Source originale sur francetvinfo.fr

Cet ensemble d'édits royaux, datant du XVIIe et XVIIIe siècles, organisait l'esclavage. Devenus caducs et sans effets juridiques, ils n'ont toutefois jamais été formellement abrogés.

Son maintien "est comme devenu une faute" , "une trahison de ce qu'est la République" . Emmanuel Macron a soutenu jeudi 21 mai l'abrogation symbolique du Code noir , engagée par le Parlement. Lors d'une réception à l'Elysée pour le 25e anniversaire de la "loi Taubira" reconnaissant la traite et l'esclavage comme crime contre l'humanité, il a demandé au gouvernement "de faire sienne la proposition de loi" adoptée mercredi à l'unanimité en commission et débattue le 28 mai à l'Assemblée nationale.

Cet ensemble d'édits royaux, datant du XVIIe et XVIIIe siècles, organisait l'esclavage. Devenus caducs et sans effets juridiques, ils n'ont toutefois jamais été formellement abrogés.

Emmanuel Macron a par ailleurs évoqué longuement sa réflexion "inachevée" sur le sujet sensible des réparations pour l'esclavage, qui à ses yeux passent d'abord par la "reconnaissance" . Si cette "immense question" , ne doit pas être éludée, "il ne faut pas non plus faire de fausses promesses" , a-t-il affirmé. "Nous devons avoir l'honnêteté de nous dire qu'on ne pourra jamais réparer ce crime totalement, parce que c'est impossible."
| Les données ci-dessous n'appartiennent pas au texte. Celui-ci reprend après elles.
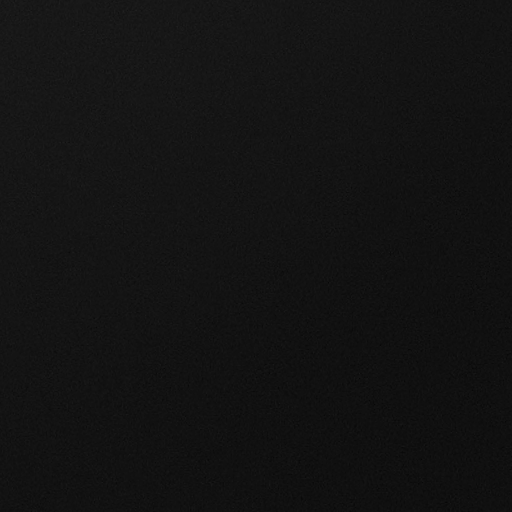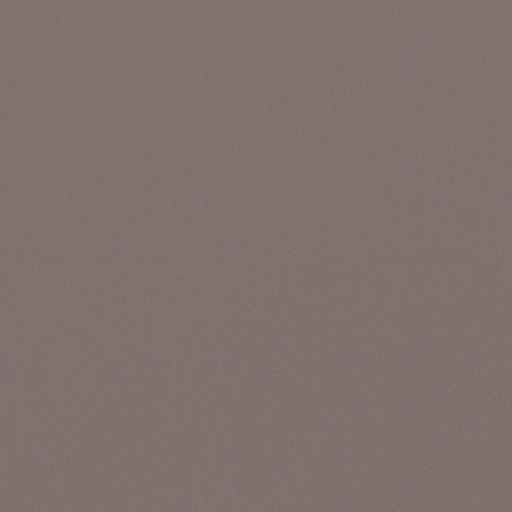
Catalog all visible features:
river: (221, 172)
Egalement présente, l'ex-ministre de la Justice Christiane Taubira a de son côté évoqué la résolution adoptée fin mars par l'Assemblée générale de l'ONU, à l'initiative du Ghana, qui fait de l'esclavage et la traite des Africains "les plus graves crimes contre l'humanité" . La France (et d'autres pays européens) s'était abstenue, au motif qu'elle ne veut pas de hiérarchie entre les crimes contre l'humanité, une position assumée jeudi par Emmanuel Macron.
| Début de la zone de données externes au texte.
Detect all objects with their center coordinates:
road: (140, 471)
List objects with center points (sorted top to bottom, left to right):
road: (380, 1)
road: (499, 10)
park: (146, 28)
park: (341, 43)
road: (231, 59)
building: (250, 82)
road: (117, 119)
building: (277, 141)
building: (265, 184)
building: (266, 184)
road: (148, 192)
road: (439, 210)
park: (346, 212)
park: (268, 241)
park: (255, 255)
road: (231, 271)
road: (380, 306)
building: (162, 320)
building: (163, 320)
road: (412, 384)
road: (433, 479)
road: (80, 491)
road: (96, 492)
"On ne peut pas ne pas entendre ce qu'il y a derrière, qui est justement une demande de justice, toujours de réparation" , a cependant reconnu le chef de l'Etat. Il a annoncé le lancement, avec le Ghana, d'un "travail scientifique international" pour "faire des recommandations très concrètes aux décideurs politiques" , sans dire précisément s'il s'agirait de recommandations sur d'éventuelles réparations.